Students interacting with teacher at round table
Students enjoying teacher demonstration

Each summer, the South Colonie Central School district offers an Extended School Year (ESY) program at Forest Park Elementary School. The students who are recommended for this program are typically enrolled in the most supportive programs the school has to offer during the academic school year. The goal of this program is to ensure the continued academic success of the students who are eligible to participate. The ESY program is also able to offer students the opportunity to participate in physical education classes, as well as continue to receive the support services for which they qualify during the school year. Some of these programs include occupational therapy, physical therapy, speech, and social work—all of which are designed to improve a student’s ability to learn, play, and socialize with one another. “We really want to foster an environment where students feel safe and supported,” said Forest Park Principal Jill Penn.  “We aim to help our students develop tools that will become the basis of other life skills they will learn in order to succeed beyond just the classroom.”
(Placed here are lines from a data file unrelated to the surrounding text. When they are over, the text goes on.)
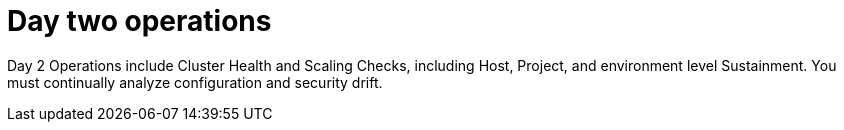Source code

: // Module included in the following assemblies:
// downstream/assemblies/aap-hardening/assembly-intro-to-aap-hardening.adoc

[id="con-day-two-operations_{context}"]

= Day two operations

[role="_abstract"]

Day 2 Operations include Cluster Health and Scaling Checks, including Host, Project, and environment level Sustainment. You must continually analyze configuration and security drift.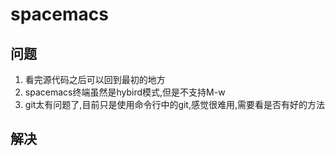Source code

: * spacemacs

** 问题
1. 看完源代码之后可以回到最初的地方
2. spacemacs终端虽然是hybird模式,但是不支持M-w
3. git太有问题了,目前只是使用命令行中的git,感觉很难用,需要看是否有好的方法

** 解决
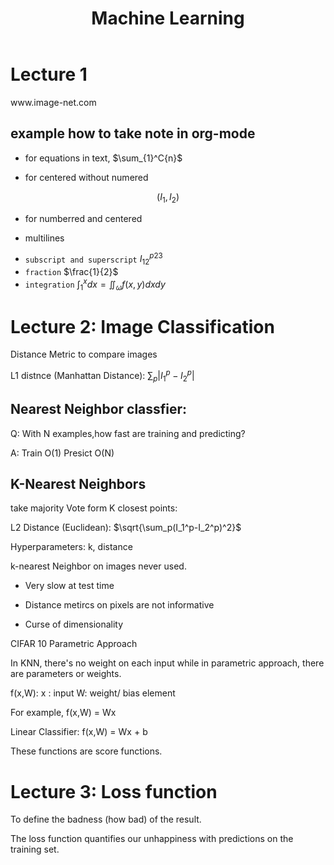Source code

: #+TITLE: Machine Learning
* Lecture 1
www.image-net.com

** example how to take note in org-mode
   
- for equations in text, $\sum_{1}^C{n}$

- for centered without numered
\[ (I_1,I_2) \]

- for numberred and centered 

\begin{equation}
f=\frac{1}{2}
\end{equation}

- multilines 
\begin{equation}
\begin{aligned}
f_1 = 2\\
f_2 = 3
\end{aligned}
\end{equation}

- =subscript and superscript= $I_{12} ^{p23}$
- =fraction= $\frac{1}{2}$
- =integration= $\int_{1}^{x} dx = \iint_\omega f(x,y)dxdy$

* Lecture 2: Image Classification

Distance Metric to compare images

L1 distnce (Manhattan Distance): $\sum_p |I_1^p-I_2^p|$ 
 
** Nearest Neighbor classfier:

Q: With N examples,how fast are training and predicting? 

A: Train O(1)
   Presict O(N)
** K-Nearest Neighbors

take majority Vote form K closest points:

L2 Distance (Euclidean): $\sqrt{\sum_p(I_1^p-I_2^p)^2}$

Hyperparameters: k, distance

k-nearest Neighbor on images never used.

- Very slow at test time

- Distance metircs on pixels are not informative

- Curse of dimensionality

CIFAR 10 Parametric Approach

In KNN, there's no weight on each input while in parametric approach, there are parameters or weights.

f(x,W): x : input W: weight/ bias element

For example, f(x,W) = Wx

Linear Classifier: f(x,W) = Wx + b

These functions are score functions.
* Lecture 3: Loss function

To define the badness (how bad) of the result.

The loss function quantifies our unhappiness with predictions on the training
set.

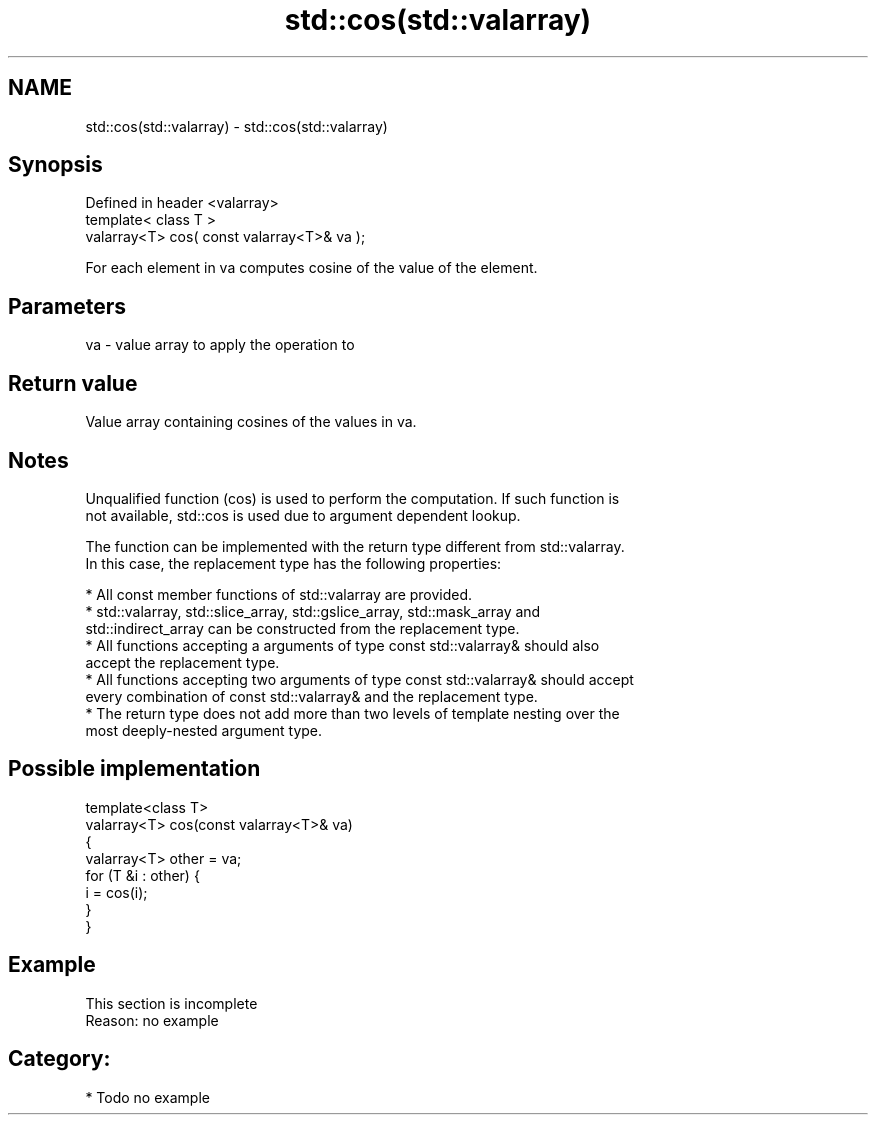 .TH std::cos(std::valarray) 3 "Nov 25 2015" "2.0 | http://cppreference.com" "C++ Standard Libary"
.SH NAME
std::cos(std::valarray) \- std::cos(std::valarray)

.SH Synopsis
   Defined in header <valarray>
   template< class T >
   valarray<T> cos( const valarray<T>& va );

   For each element in va computes cosine of the value of the element.

.SH Parameters

   va - value array to apply the operation to

.SH Return value

   Value array containing cosines of the values in va.

.SH Notes

   Unqualified function (cos) is used to perform the computation. If such function is
   not available, std::cos is used due to argument dependent lookup.

   The function can be implemented with the return type different from std::valarray.
   In this case, the replacement type has the following properties:

     * All const member functions of std::valarray are provided.
     * std::valarray, std::slice_array, std::gslice_array, std::mask_array and
       std::indirect_array can be constructed from the replacement type.
     * All functions accepting a arguments of type const std::valarray& should also
       accept the replacement type.
     * All functions accepting two arguments of type const std::valarray& should accept
       every combination of const std::valarray& and the replacement type.
     * The return type does not add more than two levels of template nesting over the
       most deeply-nested argument type.

.SH Possible implementation

   template<class T>
   valarray<T> cos(const valarray<T>& va)
   {
       valarray<T> other = va;
       for (T &i : other) {
           i = cos(i);
       }
   }

.SH Example

    This section is incomplete
    Reason: no example

.SH Category:

     * Todo no example

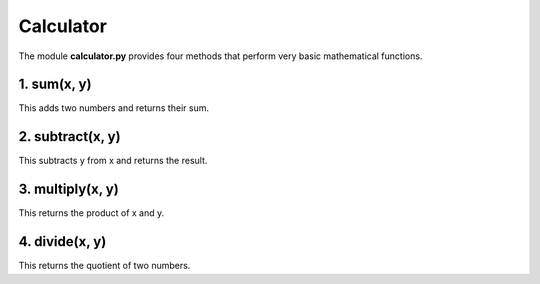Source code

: Calculator
##########

The module **calculator.py** provides four methods that perform very basic mathematical functions.

1. sum(x, y)
=============

This adds two numbers and returns their sum.

2. subtract(x, y)
=================

This subtracts y from x and returns the result.

3. multiply(x, y)
=================

This returns the product of x and y.

4. divide(x, y)
===============

This returns the quotient of two numbers.

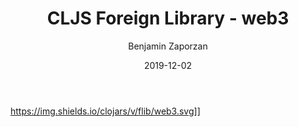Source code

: #+TITLE: CLJS Foreign Library - web3
#+AUTHOR: Benjamin Zaporzan
#+DATE: 2019-12-02
#+EMAIL: benzaporzan@gmail.com
#+LANGUAGE: en
#+OPTIONS: H:2 num:t toc:t \n:nil ::t |:t ^:t f:t tex:t

https://img.shields.io/clojars/v/flib/web3.svg]]
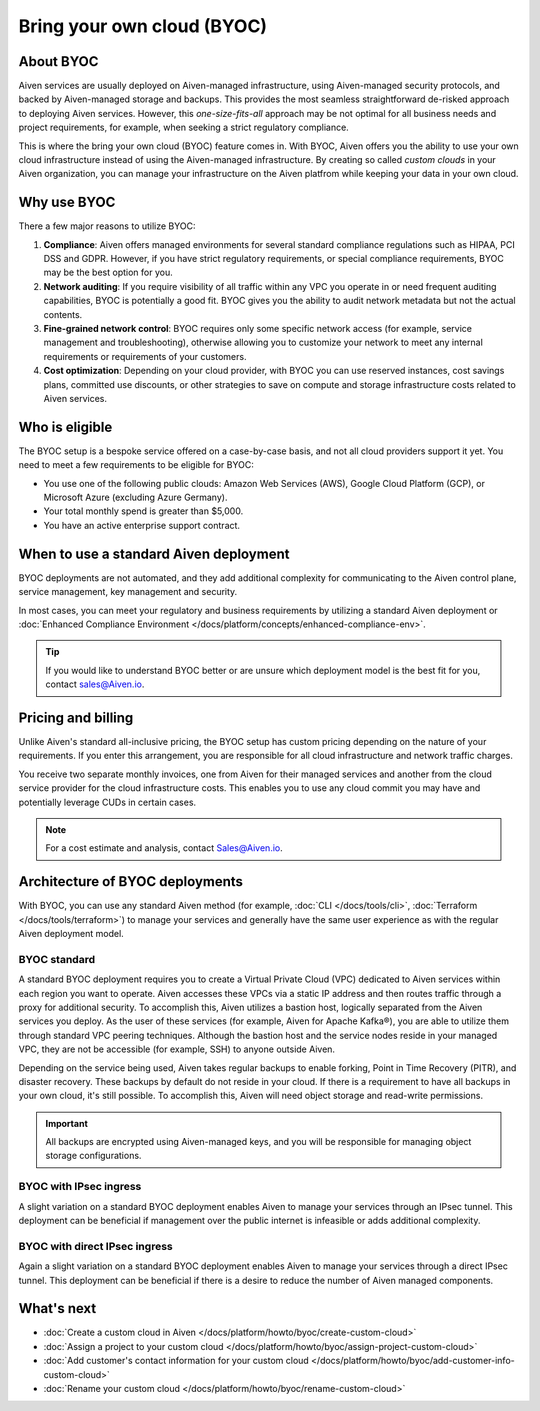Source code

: Bring your own cloud (BYOC)
===========================

About BYOC
----------

Aiven services are usually deployed on Aiven-managed infrastructure, using Aiven-managed security protocols, and backed by Aiven-managed storage and backups. This provides the most seamless straightforward de-risked approach to deploying Aiven services. However, this *one-size-fits-all* approach may be not optimal for all business needs and project requirements, for example, when seeking a strict regulatory compliance.

This is where the bring your own cloud (BYOC) feature comes in. With BYOC, Aiven offers you the ability to use your own cloud infrastructure instead of using the Aiven-managed infrastructure. By creating so called *custom clouds* in your Aiven organization, you can manage your infrastructure on the Aiven platfrom while keeping your data in your own cloud.

Why use BYOC
------------

There a few major reasons to utilize BYOC:

1. **Compliance**: Aiven offers managed environments for several standard compliance regulations such as HIPAA, PCI DSS and GDPR. However, if you have strict regulatory requirements, or special compliance requirements, BYOC may be the best option for you.
2. **Network auditing**: If you require visibility of all traffic within any VPC you operate in or need frequent auditing capabilities, BYOC is potentially a good fit. BYOC gives you the ability to audit network metadata but not the actual contents.
3. **Fine-grained network control**: BYOC requires only some specific network access (for example, service management and troubleshooting), otherwise allowing you to customize your network to meet any internal requirements or requirements of your customers.
4. **Cost optimization**: Depending on your cloud provider, with BYOC you can use reserved instances, cost savings plans, committed use discounts, or other strategies to save on compute and storage infrastructure costs related to Aiven services.

Who is eligible
---------------

The BYOC setup is a bespoke service offered on a case-by-case basis, and not all cloud providers support it yet. You need to meet a few requirements to be eligible for BYOC:

- You use one of the following public clouds: Amazon Web Services (AWS), Google Cloud Platform (GCP), or Microsoft Azure (excluding Azure Germany).
- Your total monthly spend is greater than $5,000.
- You have an active enterprise support contract.

When to use a standard Aiven deployment
---------------------------------------

BYOC deployments are not automated, and they add additional complexity for communicating
to the Aiven control plane, service management, key management and security.

In most cases, you can meet your regulatory and business requirements by utilizing
a standard Aiven deployment or :doc:`Enhanced Compliance Environment </docs/platform/concepts/enhanced-compliance-env>`.

.. tip::
   
   If you would like to understand BYOC better or are unsure which deployment model is the best fit for you, contact sales@Aiven.io.

Pricing and billing
-------------------

Unlike Aiven's standard all-inclusive pricing, the BYOC setup has custom
pricing depending on the nature of your requirements. If you enter this
arrangement, you are responsible for all cloud infrastructure and network traffic
charges.

You receive two separate monthly invoices, one from Aiven for their managed services and another from the cloud service provider for the cloud infrastructure costs. This enables you to use any cloud commit you may have and potentially leverage CUDs in certain cases.

.. note::

   For a cost estimate and analysis, contact Sales@Aiven.io.

.. _byoc-deployment:

Architecture of BYOC deployments
--------------------------------

With BYOC, you can use any standard Aiven method (for example, :doc:`CLI </docs/tools/cli>`, :doc:`Terraform </docs/tools/terraform>`) to manage your services and generally have the same user experience as with the regular Aiven deployment model.

.. _byoc-standard:

BYOC standard
'''''''''''''

.. image:: /images/platform/byoc-standard.png
   :alt: Overview architecture diagram with VPC set up

A standard BYOC deployment requires you to create a Virtual Private Cloud (VPC)
dedicated to Aiven services within each region you want to operate. Aiven accesses these
VPCs via a static IP address and then routes traffic through a proxy for additional security.
To accomplish this, Aiven utilizes a bastion host, logically separated from the
Aiven services you deploy. As the user of these services (for example, Aiven for Apache Kafka®),
you are able to utilize them through standard VPC peering techniques. Although the bastion
host and the service nodes reside in your managed VPC, they are not be accessible
(for example, SSH) to anyone outside Aiven.

Depending on the service being used, Aiven takes regular backups to enable forking,
Point in Time Recovery (PITR), and disaster recovery. These backups by default do not
reside in your cloud. If there is a requirement to have all backups
in your own cloud, it's still possible. To accomplish this, Aiven will need object storage and
read-write permissions.

.. important::
   
   All backups are encrypted using Aiven-managed keys, and you will be responsible for managing object storage configurations.

BYOC with IPsec ingress
'''''''''''''''''''''''

.. image:: /images/platform/byoc-ipsec-ingress.png
   :alt: Overview architecture diagram with IPsec tunnel

A slight variation on a standard BYOC deployment enables Aiven to manage your
services through an IPsec tunnel. This deployment can be beneficial if management over
the public internet is infeasible or adds additional complexity.

BYOC with direct IPsec ingress
''''''''''''''''''''''''''''''

.. image:: /images/platform/byoc-ipsec-ingress-direct.png
   :alt: Overview architecture diagram with direct IPsec access

Again a slight variation on a standard BYOC deployment enables Aiven to manage your
services through a direct IPsec tunnel. This deployment can be beneficial if there is a
desire to reduce the number of Aiven managed components.

What's next
-----------

* :doc:`Create a custom cloud in Aiven </docs/platform/howto/byoc/create-custom-cloud>`
* :doc:`Assign a project to your custom cloud </docs/platform/howto/byoc/assign-project-custom-cloud>`
* :doc:`Add customer's contact information for your custom cloud </docs/platform/howto/byoc/add-customer-info-custom-cloud>`
* :doc:`Rename your custom cloud </docs/platform/howto/byoc/rename-custom-cloud>`
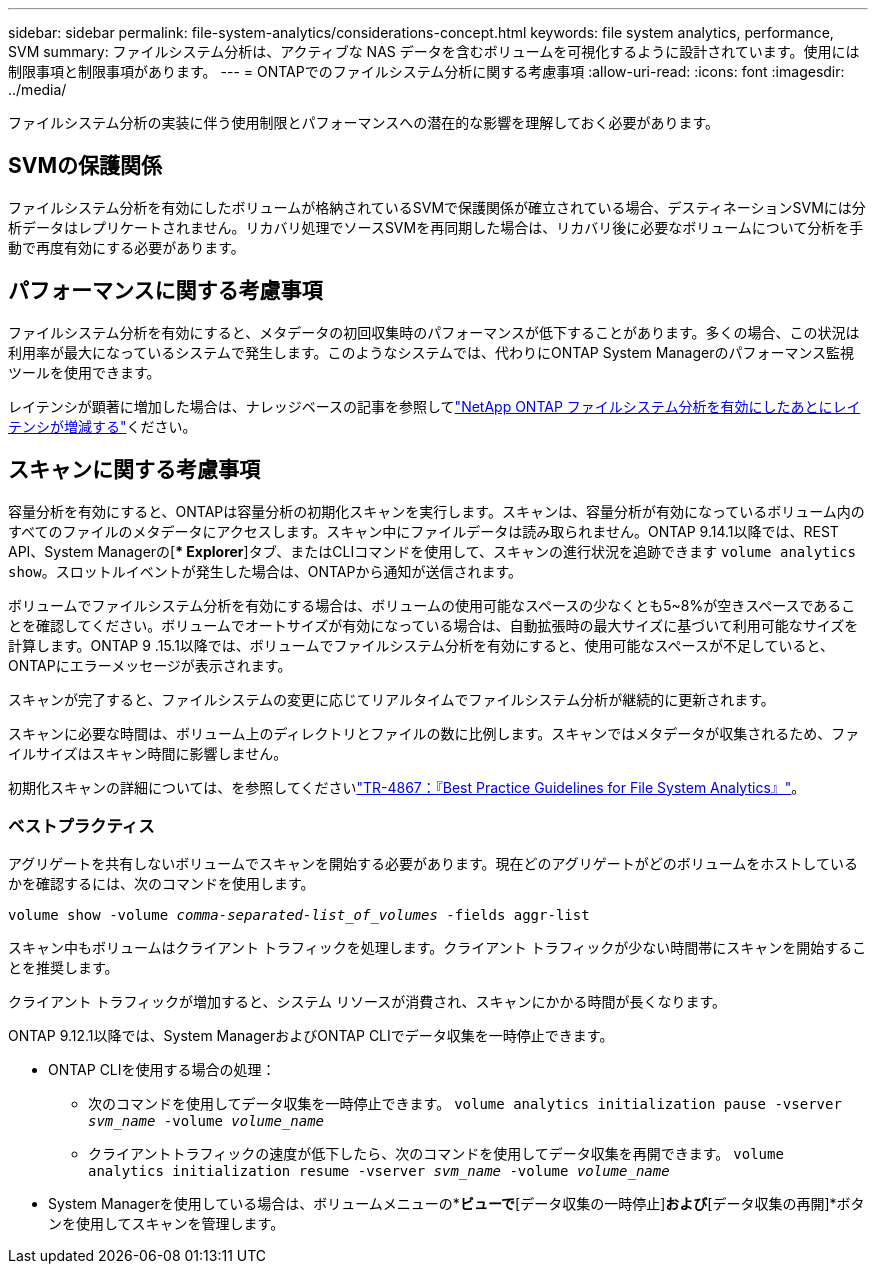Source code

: ---
sidebar: sidebar 
permalink: file-system-analytics/considerations-concept.html 
keywords: file system analytics, performance, SVM 
summary: ファイルシステム分析は、アクティブな NAS データを含むボリュームを可視化するように設計されています。使用には制限事項と制限事項があります。 
---
= ONTAPでのファイルシステム分析に関する考慮事項
:allow-uri-read: 
:icons: font
:imagesdir: ../media/


[role="lead"]
ファイルシステム分析の実装に伴う使用制限とパフォーマンスへの潜在的な影響を理解しておく必要があります。



== SVMの保護関係

ファイルシステム分析を有効にしたボリュームが格納されているSVMで保護関係が確立されている場合、デスティネーションSVMには分析データはレプリケートされません。リカバリ処理でソースSVMを再同期した場合は、リカバリ後に必要なボリュームについて分析を手動で再度有効にする必要があります。



== パフォーマンスに関する考慮事項

ファイルシステム分析を有効にすると、メタデータの初回収集時のパフォーマンスが低下することがあります。多くの場合、この状況は利用率が最大になっているシステムで発生します。このようなシステムでは、代わりにONTAP System Managerのパフォーマンス監視ツールを使用できます。

レイテンシが顕著に増加した場合は、ナレッジベースの記事を参照してlink:https://kb.netapp.com/Advice_and_Troubleshooting/Data_Storage_Software/ONTAP_OS/High_or_fluctuating_latency_after_turning_on_NetApp_ONTAP_File_System_Analytics["NetApp ONTAP ファイルシステム分析を有効にしたあとにレイテンシが増減する"^]ください。



== スキャンに関する考慮事項

容量分析を有効にすると、ONTAPは容量分析の初期化スキャンを実行します。スキャンは、容量分析が有効になっているボリューム内のすべてのファイルのメタデータにアクセスします。スキャン中にファイルデータは読み取られません。ONTAP 9.14.1以降では、REST API、System Managerの[** Explorer*]タブ、またはCLIコマンドを使用して、スキャンの進行状況を追跡できます `volume analytics show`。スロットルイベントが発生した場合は、ONTAPから通知が送信されます。

ボリュームでファイルシステム分析を有効にする場合は、ボリュームの使用可能なスペースの少なくとも5~8%が空きスペースであることを確認してください。ボリュームでオートサイズが有効になっている場合は、自動拡張時の最大サイズに基づいて利用可能なサイズを計算します。ONTAP 9 .15.1以降では、ボリュームでファイルシステム分析を有効にすると、使用可能なスペースが不足していると、ONTAPにエラーメッセージが表示されます。

スキャンが完了すると、ファイルシステムの変更に応じてリアルタイムでファイルシステム分析が継続的に更新されます。

スキャンに必要な時間は、ボリューム上のディレクトリとファイルの数に比例します。スキャンではメタデータが収集されるため、ファイルサイズはスキャン時間に影響しません。

初期化スキャンの詳細については、を参照してくださいlink:https://www.netapp.com/pdf.html?item=/media/20707-tr-4867.pdf["TR-4867：『Best Practice Guidelines for File System Analytics』"^]。



=== ベストプラクティス

アグリゲートを共有しないボリュームでスキャンを開始する必要があります。現在どのアグリゲートがどのボリュームをホストしているかを確認するには、次のコマンドを使用します。

`volume show -volume _comma-separated-list_of_volumes_ -fields aggr-list`

スキャン中もボリュームはクライアント トラフィックを処理します。クライアント トラフィックが少ない時間帯にスキャンを開始することを推奨します。

クライアント トラフィックが増加すると、システム リソースが消費され、スキャンにかかる時間が長くなります。

ONTAP 9.12.1以降では、System ManagerおよびONTAP CLIでデータ収集を一時停止できます。

* ONTAP CLIを使用する場合の処理：
+
** 次のコマンドを使用してデータ収集を一時停止できます。 `volume analytics initialization pause -vserver _svm_name_ -volume _volume_name_`
** クライアントトラフィックの速度が低下したら、次のコマンドを使用してデータ収集を再開できます。 `volume analytics initialization resume -vserver _svm_name_ -volume _volume_name_`


* System Managerを使用している場合は、ボリュームメニューの*[エクスプローラ]*ビューで*[データ収集の一時停止]*および*[データ収集の再開]*ボタンを使用してスキャンを管理します。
Students and staff form a circle in the gymnasium to stretch
Students and staff participating in gym class

One main component of this program that directly relates to the success of these objectives is the physical education aspect. This gives students an opportunity to interact with one another in an educational setting that may not have the same constraints as a traditional classroom. Resulting in a guided learning environment that fosters independent connection; this approach allows students to actively participate in their own education in a sensory-rich atmosphere surrounded by supportive teachers and staff members. “For most students, the time they spend in the gymnasium ends up being their favorite part of the day,” said Forest Park teacher Kelly Barkevich. “In class students develop motor functions by learning different stretches and movements that can be used in moments requiring self-soothing. By giving students an outlet to be able to dispel some residual energy, we are teaching them how to take responsibility for their bodies, and have autonomy over what types of tools they would like to use in order to help themselves.” 

Additionally, throughout the summer students are given the opportunity to maintain existing skills in ELA and math that have been learned in the school year prior to their attendance at the summer program. High school age students are also able to engage in life-skills classes that may include cooking and introductions to other daily necessities. Classes such as these build off of the skills that the students have developed over the years, which are the main focus for the younger groups of students in the program. Younger students engage in hands-on art projects that further mobility and dexterity in a fun way while touching on these overarching themes that will become the building blocks to their future success.